■ WORK ORDER: Copy the entries word for word, beginning at the start and stopping at the end of the line containing "New York elites, a bourgeois class", and leave the pictures out of your copy.

┌─ STORED DATA

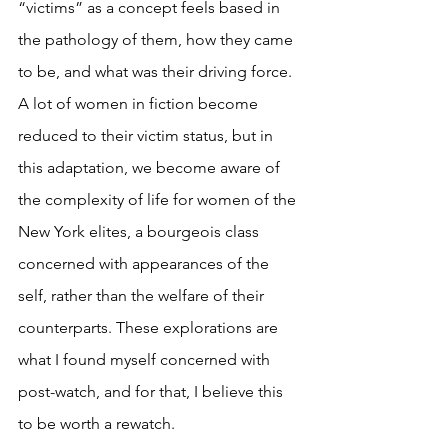
“victims” as a concept feels based in 
the pathology of them, how they came 
to be, and what was their driving force. 
A lot of women in fiction become 
reduced to their victim status, but in 
this adaptation, we become aware of 
the complexity of life for women of the 
New York elites, a bourgeois class 
concerned with appearances of the 
self, rather than the welfare of their 
counterparts. These explorations are 
what I found myself concerned with 
post-watch, and for that, I believe this 
to be worth a rewatch.  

└─

■ SOLUTION:
“victims” as a concept feels based in 
the pathology of them, how they came 
to be, and what was their driving force. 
A lot of women in fiction become 
reduced to their victim status, but in 
this adaptation, we become aware of 
the complexity of life for women of the 
New York elites, a bourgeois class 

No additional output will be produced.